Gattaz, (Medef) remet maintenant en cause le pacte de responsabilité

Gattaz, (Medef)  remet maintenant en cause le pacte de responsabilité

Visiblement Gattaz s’est fait remonter les bretelles par nombre de patrons pour s’être engagé un peu vite à légard du pacte de responsabilité. On reproche surtout à ce pacte d’être trop tardif (il faudra des mois pour la mise en œuvre), trop complexe et pas à la hauteur de l’enjeu. Du coup il fait volte-face et dénonce ce qu’il avait encensé hier. Le reproche principal tient aux fameuses contreparties qui risquent d’annuler une grande partie de la promesse d’allégement de la fiscalité.  Le pacte de responsabilité aux entreprises de François Hollande semble avoir du plomb dans l’aile. Membre de la délégation qui accompagne le président de la République lors de sa visite d’État aux États-Unis, le président du Medef a dénoncé le pacte de responsabilité devant quelques journalistes. Lors d’un point presse informel à Washington, Pierre Gattaz a littéralement torpillé le grand compromis sur l’emploi voulu par le Président. Visiblement, Pierre Gattaz n’a pas digéré d’être incité de toutes parts à s’engager sur des contreparties chiffrées en terme d’emplois en l’échange d’une baisse des charges qui pèsent sur les entreprises. Le président du Medef souhaite beaucoup plus d’allégements de charges que prévu et il ne veut pas entendre parler de contreparties. « Il faut surtout arrêter de gérer par la contrainte. Je crois que c’est fondamental.

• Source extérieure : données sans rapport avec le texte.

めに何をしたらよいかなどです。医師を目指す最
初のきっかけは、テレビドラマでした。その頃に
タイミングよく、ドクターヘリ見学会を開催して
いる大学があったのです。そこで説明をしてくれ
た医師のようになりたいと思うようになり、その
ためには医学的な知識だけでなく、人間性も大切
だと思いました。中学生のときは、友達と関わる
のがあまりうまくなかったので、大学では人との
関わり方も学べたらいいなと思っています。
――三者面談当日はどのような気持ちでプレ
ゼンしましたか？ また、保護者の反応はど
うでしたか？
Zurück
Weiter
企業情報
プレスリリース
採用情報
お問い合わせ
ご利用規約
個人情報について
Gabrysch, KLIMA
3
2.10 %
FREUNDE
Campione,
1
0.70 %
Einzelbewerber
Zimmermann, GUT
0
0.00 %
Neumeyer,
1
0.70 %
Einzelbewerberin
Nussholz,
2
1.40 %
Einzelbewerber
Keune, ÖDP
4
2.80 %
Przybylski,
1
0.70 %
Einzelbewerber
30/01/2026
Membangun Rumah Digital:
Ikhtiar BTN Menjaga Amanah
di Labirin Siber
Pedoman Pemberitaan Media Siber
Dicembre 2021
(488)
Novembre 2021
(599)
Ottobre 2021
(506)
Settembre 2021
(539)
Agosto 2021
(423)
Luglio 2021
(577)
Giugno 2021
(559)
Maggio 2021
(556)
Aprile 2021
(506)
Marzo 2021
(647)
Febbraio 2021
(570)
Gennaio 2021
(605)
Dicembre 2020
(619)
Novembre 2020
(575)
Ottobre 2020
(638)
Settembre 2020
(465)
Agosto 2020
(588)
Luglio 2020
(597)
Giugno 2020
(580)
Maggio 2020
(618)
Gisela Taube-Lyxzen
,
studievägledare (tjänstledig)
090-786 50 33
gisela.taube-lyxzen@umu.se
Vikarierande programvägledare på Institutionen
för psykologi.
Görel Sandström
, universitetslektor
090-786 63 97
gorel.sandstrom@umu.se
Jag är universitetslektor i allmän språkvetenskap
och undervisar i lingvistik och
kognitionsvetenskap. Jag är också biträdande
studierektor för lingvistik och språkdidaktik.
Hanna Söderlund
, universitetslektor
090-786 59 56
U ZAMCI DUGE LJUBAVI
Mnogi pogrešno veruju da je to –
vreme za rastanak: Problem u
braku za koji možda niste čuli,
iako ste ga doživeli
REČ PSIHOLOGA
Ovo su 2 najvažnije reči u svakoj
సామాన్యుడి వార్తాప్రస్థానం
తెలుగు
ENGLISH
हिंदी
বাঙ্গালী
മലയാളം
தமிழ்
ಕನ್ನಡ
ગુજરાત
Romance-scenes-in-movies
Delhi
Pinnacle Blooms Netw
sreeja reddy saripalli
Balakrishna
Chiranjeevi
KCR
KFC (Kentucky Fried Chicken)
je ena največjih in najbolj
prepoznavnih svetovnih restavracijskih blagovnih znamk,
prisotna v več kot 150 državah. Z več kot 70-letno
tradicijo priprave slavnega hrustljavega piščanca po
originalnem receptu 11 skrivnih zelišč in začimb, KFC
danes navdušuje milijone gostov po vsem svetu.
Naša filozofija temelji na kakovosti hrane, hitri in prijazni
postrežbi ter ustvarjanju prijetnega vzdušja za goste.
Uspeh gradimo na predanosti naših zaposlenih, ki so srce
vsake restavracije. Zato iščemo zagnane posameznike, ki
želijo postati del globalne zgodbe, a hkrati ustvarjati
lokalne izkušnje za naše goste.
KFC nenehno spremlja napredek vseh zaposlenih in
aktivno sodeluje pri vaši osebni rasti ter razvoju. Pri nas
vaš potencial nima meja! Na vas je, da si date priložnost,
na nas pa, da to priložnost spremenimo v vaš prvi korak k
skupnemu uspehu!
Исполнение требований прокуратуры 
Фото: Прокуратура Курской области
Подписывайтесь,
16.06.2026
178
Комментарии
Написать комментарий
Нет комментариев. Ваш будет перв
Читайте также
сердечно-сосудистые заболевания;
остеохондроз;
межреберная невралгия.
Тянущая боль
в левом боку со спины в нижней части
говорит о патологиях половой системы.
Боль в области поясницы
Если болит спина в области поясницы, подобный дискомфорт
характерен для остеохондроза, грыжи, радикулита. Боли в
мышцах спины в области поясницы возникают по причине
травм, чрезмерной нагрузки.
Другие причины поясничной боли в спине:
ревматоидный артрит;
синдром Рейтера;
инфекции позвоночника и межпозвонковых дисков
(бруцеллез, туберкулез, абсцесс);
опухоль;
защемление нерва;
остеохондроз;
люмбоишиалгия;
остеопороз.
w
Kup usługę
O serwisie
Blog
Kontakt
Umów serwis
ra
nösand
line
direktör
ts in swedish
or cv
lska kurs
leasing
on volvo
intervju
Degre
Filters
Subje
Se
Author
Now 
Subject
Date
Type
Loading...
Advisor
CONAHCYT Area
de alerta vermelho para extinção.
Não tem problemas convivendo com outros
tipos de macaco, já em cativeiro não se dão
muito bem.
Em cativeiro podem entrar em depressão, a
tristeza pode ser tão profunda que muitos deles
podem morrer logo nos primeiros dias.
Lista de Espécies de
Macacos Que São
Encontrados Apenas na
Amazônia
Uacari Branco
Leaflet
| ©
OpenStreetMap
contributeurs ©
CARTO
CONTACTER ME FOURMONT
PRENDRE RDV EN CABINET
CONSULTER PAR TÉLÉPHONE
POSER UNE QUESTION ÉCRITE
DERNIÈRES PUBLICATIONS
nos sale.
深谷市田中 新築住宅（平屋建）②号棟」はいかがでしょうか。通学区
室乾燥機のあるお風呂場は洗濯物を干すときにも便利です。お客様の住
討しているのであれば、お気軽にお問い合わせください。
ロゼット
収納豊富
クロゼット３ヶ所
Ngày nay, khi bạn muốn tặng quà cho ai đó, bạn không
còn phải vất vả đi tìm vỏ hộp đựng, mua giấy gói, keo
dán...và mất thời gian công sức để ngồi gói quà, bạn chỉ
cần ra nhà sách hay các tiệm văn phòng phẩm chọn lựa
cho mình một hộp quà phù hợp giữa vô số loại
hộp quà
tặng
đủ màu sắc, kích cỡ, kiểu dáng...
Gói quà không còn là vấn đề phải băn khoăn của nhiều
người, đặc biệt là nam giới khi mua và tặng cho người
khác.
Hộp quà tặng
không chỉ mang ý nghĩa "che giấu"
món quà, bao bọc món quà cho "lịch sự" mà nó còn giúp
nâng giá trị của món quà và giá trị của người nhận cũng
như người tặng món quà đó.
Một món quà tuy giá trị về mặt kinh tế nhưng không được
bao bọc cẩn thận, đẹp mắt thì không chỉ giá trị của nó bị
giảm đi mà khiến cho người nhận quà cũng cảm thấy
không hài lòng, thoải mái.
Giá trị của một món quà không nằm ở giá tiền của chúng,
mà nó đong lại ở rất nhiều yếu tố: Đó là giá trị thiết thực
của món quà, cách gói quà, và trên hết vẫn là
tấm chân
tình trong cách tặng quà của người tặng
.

Aujourd’hui, quand j’entends parler de contreparties dans le pacte, j’entends aussi des gens qui me disent : ‘On va vous contraindre, on va vous punir, on va vous mettre des pénalités’. Il faut arrêter ce discours qui est insupportable », a estimé le patron des patrons.   »Nous ne sommes pas dans une cour d’école. Et même dans une cour d’école américaine, ils sont toujours dans l’incitation positive. En France, je ne sais pas pourquoi, nous sommes toujours dans l’incitation négative, a-t-il poursuivi, expliquant qu’il attendait « maintenant du gouvernement », qu’il lui dévoile « en mars prochain, la trajectoire de baisse de la fiscalité sur les entreprises ». « Je suis extrêmement libre. Il n’y a pas de contreparties », a-t-il assuré.